§ **Task to complete**
Begin at the line containing "1013,1 L 1161,41" in the entries below and end at the line containing "599,342 L 627,203"; transcribe that range exactly and nothing outside it.

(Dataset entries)
========================================================================
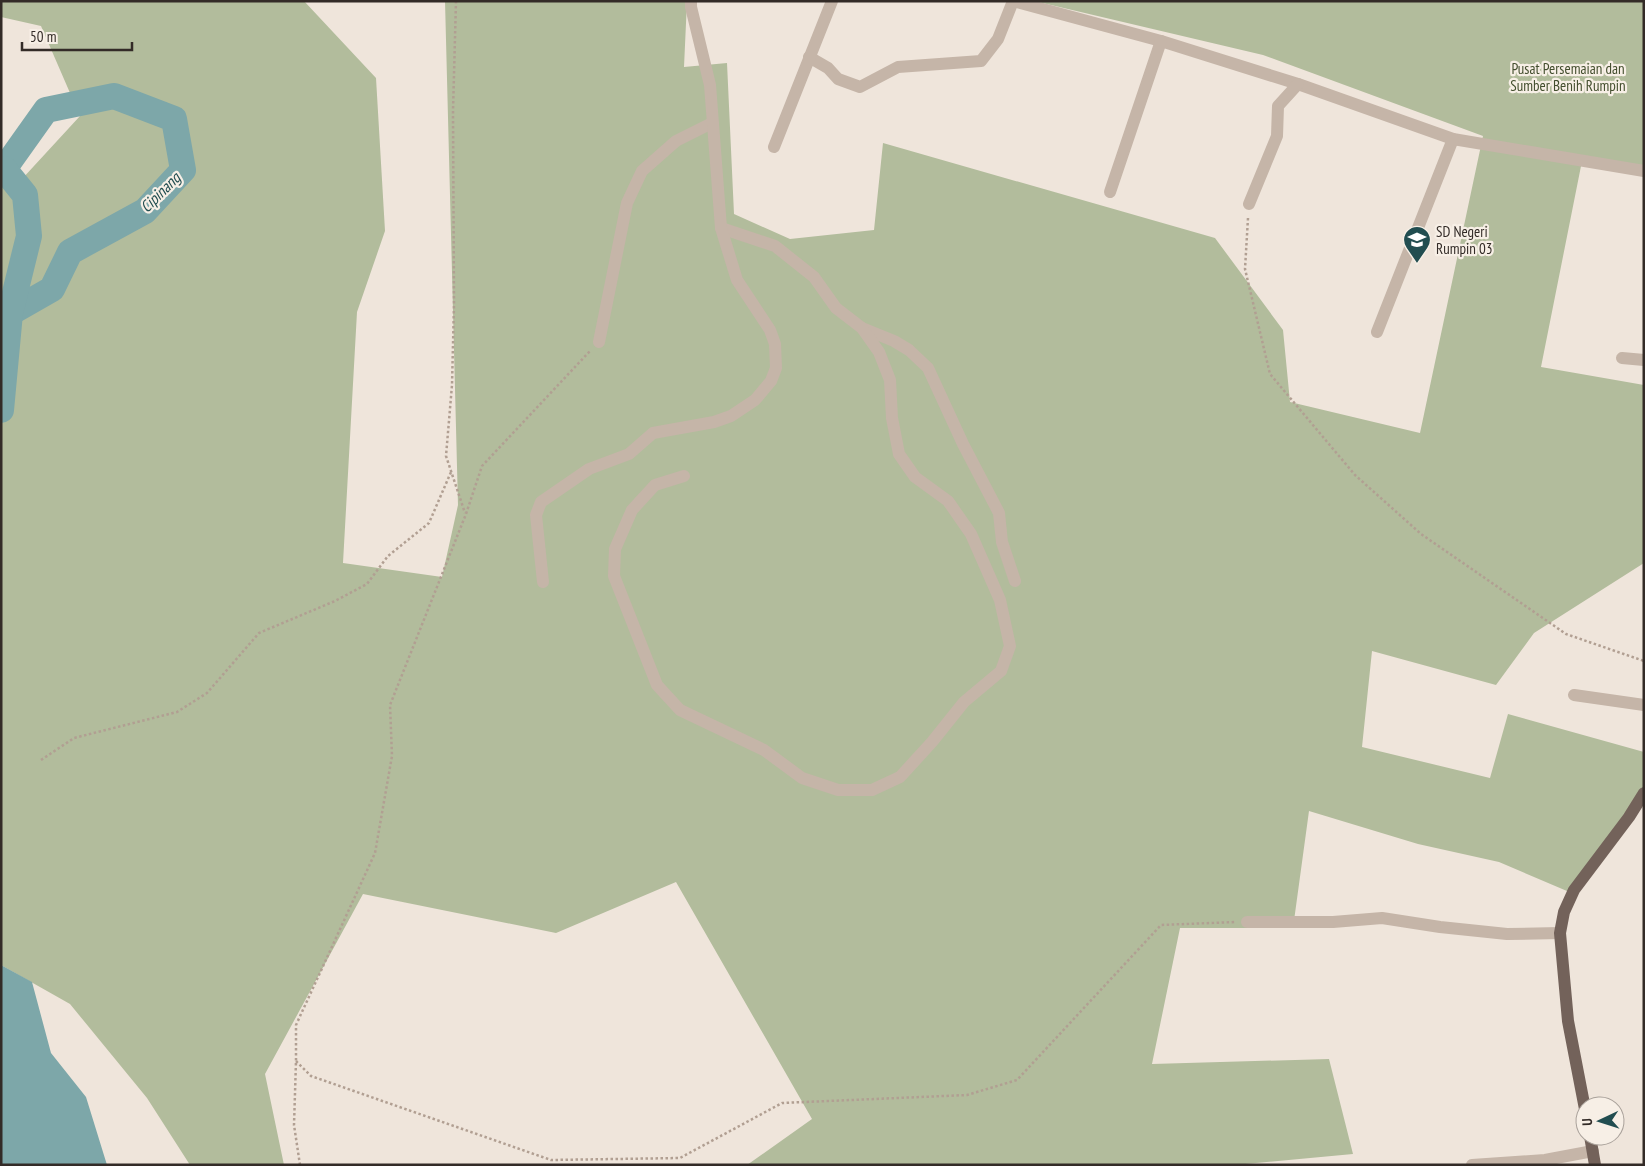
<svg xmlns="http://www.w3.org/2000/svg" width="1645" height="1166" font-family="'PT Sans Narrow',sans-serif">
	<style>
		.green { fill: #b2bc9c }
		.water { fill: #7da7a9 }
		.lines { fill: none; stroke-linecap: round; stroke-linejoin: round }
		.river { stroke: #7da7a9; stroke-width: 26 }
		.path { stroke: #b19f92; stroke-width: 2.5; stroke-dasharray: 2.5 2.5; stroke-linecap: butt }
		.minor { stroke: #c5b5a8; stroke-width: 12 }
		.major { stroke: #73625a; stroke-width: 12 }
		.labels { text-anchor: middle; dominant-baseline: central; stroke-width: 4.5; stroke-linejoin: round; paint-order: stroke }
		.park-label { font-size: 15px; fill: #434e2e; stroke: #f7efe6 }
		.poi-label { font-size: 15px; fill: #332b27; stroke: #f7efe6; text-anchor: start }
		.water-label { font-size: 16px; font-style: italic; fill: #214d50; stroke: #f7efe6 }
	</style>
	<rect width="100%" height="100%" fill="#efe5db"/>
	<path class="green" d="M 1,1 L 304,1 L 376,78 L 385,231 L 357,312 L 343,563 L 442,577 L 458,505 L 445,1 L 687,1 L 684,67 L 727,63 L 734,214 L 790,239 L 874,230 L 883,143 L 1215,238 L 1283,330 L 1290,402 L 1420,433 L 1483,136 L 1263,55 L 1034,1 L 1644,1 L 1644,172 L 1583,156 L 1541,367 L 1644,385 L 1644,563 L 1534,633 L 1496,685 L 1372,651 L 1362,747 L 1490,778 L 1508,714 L 1644,752 L 1644,789 L 1574,894 L 1499,862 L 1418,844 L 1309,811 L 1293,928 L 1180,928 L 1152,1064 L 1329,1059 L 1353,1154 L 1235,1165 L 747,1165 L 812,1119 L 676,882 L 556,933 L 363,894 L 265,1074 L 284,1165 L 190,1165 L 147,1098 L 70,1004 L 1,965 L 1,185 L 22,179 L 80,116 L 41,26 L 1,17 Z"/>
	<path class="water" d="M 1,965 L 32,982 L 51,1053 L 86,1097 L 107,1165 L 1,1165 Z"/>
	<g class="lines">
		<g class="river">
			<path d="M 4,169 L 46,110 L 114,96 L 174,119 L 183,170 L 145,211 L 70,252 L 52,289 L 10,313"/>
			<path d="M 1,170 L 4,169 L 25,195 L 29,236 L 10,313 L 1,410"/>
		</g>
		<g class="path">
			<path d="M 456,1 L 453,111 L 454,304 L 452,385 L 446,456 L 465,513"/>
			<path d="M 1248,218 L 1245,269 L 1270,374 L 1355,475 L 1421,534 L 1566,634 L 1644,661"/>
			<path d="M 41,760 L 74,738 L 177,712 L 207,693 L 259,633 L 335,601 L 367,584 L 388,556 L 429,523 L 451,472"/>
			<path d="M 296,1061 L 311,1076 L 551,1160 L 680,1158 L 782,1103 L 967,1095 L 1017,1080 L 1161,925 L 1236,922"/>
			<path d="M 300,1165 L 294,1125 L 296,1061 L 296,1025 L 375,853 L 392,756 L 390,705 L 466,514 L 482,466 L 590,351"/>
		</g>
		<g class="minor">
			<path d="M 1013,1 L 1161,41 L 1298,84 L 1453,139 L 1644,171"/>
			<path d="M 809,57 L 828,68 L 838,79 L 860,87 L 898,67 L 981,61 L 998,39 L 1013,1"/>
			<path d="M 774,147 L 832,1"/>
			<path d="M 1110,192 L 1161,41"/>
			<path d="M 1249,204 L 1277,136 L 1278,106 L 1298,84"/>
			<path d="M 862,328 L 894,341 L 909,350 L 928,368 L 963,444 L 999,513 L 1002,542 L 1015,581"/>
			<path d="M 1377,332 L 1453,139"/>
			<path d="M 599,342 L 627,203 L 642,171 L 676,141 L 712,123"/>
			<path d="M 1622,358 L 1644,360"/>
			<path d="M 684,476 L 655,485 L 632,510 L 615,549 L 614,576 L 657,685 L 680,710 L 764,750 L 802,778 L 838,790 L 872,790 L 900,777 L 932,742 L 964,702 L 1001,671 L 1010,646 L 1000,600 L 971,534 L 948,501 L 915,477 L 899,454 L 892,418 L 890,380 L 879,352 L 862,328 L 836,308 L 814,277 L 775,246 L 721,228"/>
			<path d="M 543,582 L 536,515 L 541,502 L 589,469 L 629,454 L 653,433 L 714,422 L 731,416 L 755,400 L 771,381 L 776,368 L 775,344 L 770,330 L 737,280 L 721,228 L 710,85 L 691,7 L 691,1"/>
			<path d="M 1574,695 L 1644,705"/>
			<path d="M 1247,922 L 1333,922 L 1382,918 L 1440,927 L 1507,934 L 1560,933"/>
			<path d="M 1472,1165 L 1545,1160 L 1593,1151"/>
		</g>
		<g class="major">
			<path d="M 1585,1109 L 1568,1021 L 1560,933 L 1564,912 L 1574,890 L 1629,817 L 1644,793"/>
			<path d="M 1590,1136 L 1595,1165"/>
		</g>
	</g>
	<defs>
		<symbol id="school-pin" viewBox="-11 -11 22 30"><path d="M0 17L-7.5 6A9.5 9.5 0 1 1 7.5 6Z" fill="#214d50" stroke="#f7efe6"/><path d="M0-5L7-2L0 1L-7-2ZM-4 1L0 2.5L4 1V4Q0 6-4 4Z" fill="#fff"/></symbol>
	</defs>
	<g fill-rule="evenodd">
		<use href="#school-pin" x="1401" y="224" width="32" height="43"/>
	</g>
	<g class="labels">
		<g class="park-label">
			<text x="1568" y="68">Pusat Persemaian dan<tspan x="1568" dy="17">Sumber Benih Rumpin</tspan></text>
		</g>
		<g class="poi-label">
			<text x="1436" y="231">SD Negeri<tspan x="1436" dy="17">Rumpin 03</tspan></text>
		</g>
		<g class="water-label">
			<text transform="translate(160 192) rotate(-45)">Cipinang</text>
		</g>
	</g>
	<rect width="1645" height="1166" fill="none" stroke="#332b27" stroke-width="5"/>
	<g transform="translate(1600 1121) rotate(266)"><circle r="24" fill="#f7efe6" stroke="#a9a19a"/>
	<path d="M0-4L9 19L0 12L-9 19Z" fill="#214d50"/>
	<text y="-8" font-size="14" font-weight="bold" text-anchor="middle" fill="#332b27">U</text>
	</g>
	<path d="M22 42v8h110v-8" fill="none" stroke="#332b27" stroke-width="2.5"/>
	<text x="30" y="42" font-size="15" fill="#332b27" stroke="#f7efe6" stroke-width="4" paint-order="stroke">50 m</text>
</svg>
========================================================================
§ **Response to this task**
			<path d="M 1013,1 L 1161,41 L 1298,84 L 1453,139 L 1644,171"/>
			<path d="M 809,57 L 828,68 L 838,79 L 860,87 L 898,67 L 981,61 L 998,39 L 1013,1"/>
			<path d="M 774,147 L 832,1"/>
			<path d="M 1110,192 L 1161,41"/>
			<path d="M 1249,204 L 1277,136 L 1278,106 L 1298,84"/>
			<path d="M 862,328 L 894,341 L 909,350 L 928,368 L 963,444 L 999,513 L 1002,542 L 1015,581"/>
			<path d="M 1377,332 L 1453,139"/>
			<path d="M 599,342 L 627,203 L 642,171 L 676,141 L 712,123"/>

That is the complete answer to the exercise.